North Korean women harvest rice in a cooperative farm in Uiju county, North Pyongan province. (Gerald Bourke/AFP/Getty Images)
TOKYO - North Korea's official news agency, in a rare report on a natural disaster, is warning of severe damage to crops in the impoverished country from torrential rains last month.

The Korean Central News Agency says heavy rains have swamped at least 100,000 hectares of cropland and more than a 1,000 homes have been flooded, mainly in the southern and central part of the country.

That would be about four percent of North Korea's arable land.

The state-run news agency adds the damaged fields are unlikely to produce a crop this year.

International aid organizations in Pyongyang, as well as officials in Seoul, said that as of Monday, they had not been asked for additional help by the North.

Richard Ragan, director of the World Food Program's office in Pyongyang, says North Korea's early wheat and barley crop received too much rain right before the harvest.

"What may be impacted most significantly at this point is the seed crop - what they would use for planting material next year," he said.

UNICEF representative Pierrette Vuthi in Pyongyang traveled to the northern part of the country last week where the situation appears not to be as dire.

"There were some roads that were cut off but it wasn't major flooding because the fields looked good," said Mr.
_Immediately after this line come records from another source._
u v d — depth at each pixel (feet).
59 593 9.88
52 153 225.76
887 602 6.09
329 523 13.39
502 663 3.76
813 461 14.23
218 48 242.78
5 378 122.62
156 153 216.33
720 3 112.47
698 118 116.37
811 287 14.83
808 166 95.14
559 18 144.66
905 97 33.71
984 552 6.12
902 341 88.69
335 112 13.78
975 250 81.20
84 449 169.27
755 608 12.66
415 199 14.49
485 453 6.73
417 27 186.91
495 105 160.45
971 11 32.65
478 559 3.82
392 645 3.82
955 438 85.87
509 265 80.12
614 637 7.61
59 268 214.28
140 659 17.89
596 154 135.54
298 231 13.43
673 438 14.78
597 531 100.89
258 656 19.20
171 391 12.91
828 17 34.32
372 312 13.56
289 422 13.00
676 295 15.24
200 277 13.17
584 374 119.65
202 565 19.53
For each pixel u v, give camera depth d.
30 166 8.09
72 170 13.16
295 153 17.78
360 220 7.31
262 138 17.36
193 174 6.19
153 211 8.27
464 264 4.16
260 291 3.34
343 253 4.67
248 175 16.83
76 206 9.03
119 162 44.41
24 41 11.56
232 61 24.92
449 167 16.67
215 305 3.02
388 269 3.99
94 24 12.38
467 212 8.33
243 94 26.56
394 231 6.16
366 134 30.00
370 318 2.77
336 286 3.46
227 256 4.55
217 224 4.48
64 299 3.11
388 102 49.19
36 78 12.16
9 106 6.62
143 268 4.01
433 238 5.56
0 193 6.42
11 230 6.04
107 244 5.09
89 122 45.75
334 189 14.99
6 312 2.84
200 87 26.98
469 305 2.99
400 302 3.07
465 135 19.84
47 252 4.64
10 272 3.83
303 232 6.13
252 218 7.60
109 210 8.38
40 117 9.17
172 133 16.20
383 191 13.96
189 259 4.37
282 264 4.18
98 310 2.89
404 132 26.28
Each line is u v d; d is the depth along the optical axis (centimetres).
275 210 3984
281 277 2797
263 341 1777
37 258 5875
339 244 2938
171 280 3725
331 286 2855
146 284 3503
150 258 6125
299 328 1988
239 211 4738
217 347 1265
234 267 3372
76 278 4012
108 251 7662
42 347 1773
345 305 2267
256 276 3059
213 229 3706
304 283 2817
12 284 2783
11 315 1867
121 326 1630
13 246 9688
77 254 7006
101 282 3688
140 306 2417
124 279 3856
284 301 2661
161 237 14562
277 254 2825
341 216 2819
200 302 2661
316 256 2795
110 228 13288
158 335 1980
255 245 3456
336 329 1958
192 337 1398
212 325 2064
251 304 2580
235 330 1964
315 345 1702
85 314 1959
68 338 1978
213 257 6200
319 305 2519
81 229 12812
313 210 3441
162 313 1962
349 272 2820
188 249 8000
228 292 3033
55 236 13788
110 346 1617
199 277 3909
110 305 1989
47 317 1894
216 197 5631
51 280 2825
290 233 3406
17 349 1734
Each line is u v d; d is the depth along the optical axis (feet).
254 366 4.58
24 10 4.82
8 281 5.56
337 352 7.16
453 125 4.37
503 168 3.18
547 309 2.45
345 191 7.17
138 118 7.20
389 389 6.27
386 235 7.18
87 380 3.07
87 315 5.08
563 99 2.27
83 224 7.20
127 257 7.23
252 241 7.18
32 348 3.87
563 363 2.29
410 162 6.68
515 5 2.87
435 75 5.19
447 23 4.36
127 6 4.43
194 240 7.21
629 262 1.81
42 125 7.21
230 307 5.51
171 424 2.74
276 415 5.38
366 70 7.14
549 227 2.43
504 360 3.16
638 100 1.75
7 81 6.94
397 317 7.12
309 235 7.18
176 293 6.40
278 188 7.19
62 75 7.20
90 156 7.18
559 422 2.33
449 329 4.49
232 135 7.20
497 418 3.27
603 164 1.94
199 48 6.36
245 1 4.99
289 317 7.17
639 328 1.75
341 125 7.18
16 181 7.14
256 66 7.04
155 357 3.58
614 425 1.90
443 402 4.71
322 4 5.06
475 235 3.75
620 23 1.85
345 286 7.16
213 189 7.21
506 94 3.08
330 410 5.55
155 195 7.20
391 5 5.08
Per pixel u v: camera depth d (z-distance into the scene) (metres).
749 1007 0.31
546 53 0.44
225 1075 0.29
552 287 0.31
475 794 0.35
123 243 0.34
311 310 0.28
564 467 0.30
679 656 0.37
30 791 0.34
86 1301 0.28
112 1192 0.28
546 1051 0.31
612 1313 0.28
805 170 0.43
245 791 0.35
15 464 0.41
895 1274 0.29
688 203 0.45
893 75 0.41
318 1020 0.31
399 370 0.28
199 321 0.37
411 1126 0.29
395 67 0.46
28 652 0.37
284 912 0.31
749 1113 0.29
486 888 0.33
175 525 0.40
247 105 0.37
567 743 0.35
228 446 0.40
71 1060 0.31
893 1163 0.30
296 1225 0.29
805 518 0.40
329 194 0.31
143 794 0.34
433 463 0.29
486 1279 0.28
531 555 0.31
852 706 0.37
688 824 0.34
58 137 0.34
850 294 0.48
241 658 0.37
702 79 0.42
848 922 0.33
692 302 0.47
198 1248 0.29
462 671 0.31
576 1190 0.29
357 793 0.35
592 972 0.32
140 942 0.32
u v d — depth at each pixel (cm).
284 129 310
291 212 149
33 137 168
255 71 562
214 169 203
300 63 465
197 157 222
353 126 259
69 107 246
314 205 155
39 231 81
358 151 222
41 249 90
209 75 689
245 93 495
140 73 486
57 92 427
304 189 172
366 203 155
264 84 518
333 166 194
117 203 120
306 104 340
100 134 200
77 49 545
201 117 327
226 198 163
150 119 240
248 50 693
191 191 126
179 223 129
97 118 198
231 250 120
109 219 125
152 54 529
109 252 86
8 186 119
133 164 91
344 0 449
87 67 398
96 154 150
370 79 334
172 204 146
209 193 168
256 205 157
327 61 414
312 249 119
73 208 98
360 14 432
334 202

Vuthi. "I'm not aware of any major flooding in the south of the country because I haven't been there and I haven't heard of a major flood situation."

Mr. Ragan says North Korea is becoming more open about reporting disasters, and this latest dispatch means "there could certainly be a significant problem" with this year's harvest.

North Korea suffered a famine in the mid-1990's, and now relies on foreign aid to feed about one-fourth of its population of 22 million. Its primary donors are South Korea, Japan, China, Russia and the United States.

Some countries, especially Japan and the United States, have cut back donations over the past few years, because of disputes with Pyongyang over its nuclear weapons programs and its kidnapping of Japanese citizens in the past.

The World Food Program's Mr. Ragan says 35,000 tons of Russian wheat just arrived in North Korea a few days ago.